In an editorial, The Daily Star of Lebanon writes that regardless of what the real number is, the report is another indictment of the Bush administration's policies in Iraq.
The fact is that nobody knows exactly how many people have died since the US-led invasion in March 2003. And given the state of utter chaos in the country, accurate figures are not likely to be revealed any time soon. But the reality on the ground is almost certainly worse than the rosy picture Bush insists on conveying to the American public.
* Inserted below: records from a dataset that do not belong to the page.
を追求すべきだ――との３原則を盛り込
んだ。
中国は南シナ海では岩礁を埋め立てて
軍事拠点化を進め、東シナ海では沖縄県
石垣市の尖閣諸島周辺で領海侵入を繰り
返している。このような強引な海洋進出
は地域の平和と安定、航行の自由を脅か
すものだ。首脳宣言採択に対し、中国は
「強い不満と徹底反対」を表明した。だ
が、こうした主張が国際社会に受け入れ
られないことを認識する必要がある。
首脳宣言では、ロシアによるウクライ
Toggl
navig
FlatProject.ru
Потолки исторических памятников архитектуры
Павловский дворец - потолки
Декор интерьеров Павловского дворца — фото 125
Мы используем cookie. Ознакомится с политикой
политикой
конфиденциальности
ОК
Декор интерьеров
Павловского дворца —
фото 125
Already we know that Bush's optimistic statements have repeatedly contradicted the assessments of national intelligence agencies, as well as the daily reporting by virtually every major news outlet.
One of the primary (stated) goals of the war was to rescue Iraqis from brutal oppression and tyranny. Iraq was supposed to be the shining example of democracy in the Arab world – a place where people would live in freedom from tyranny, under the protection of the rule of law. But occupied Iraq – where terrorism, sectarian violence and corruption are rampant – is quite unlike the Iraq that exists in Bush's imagination.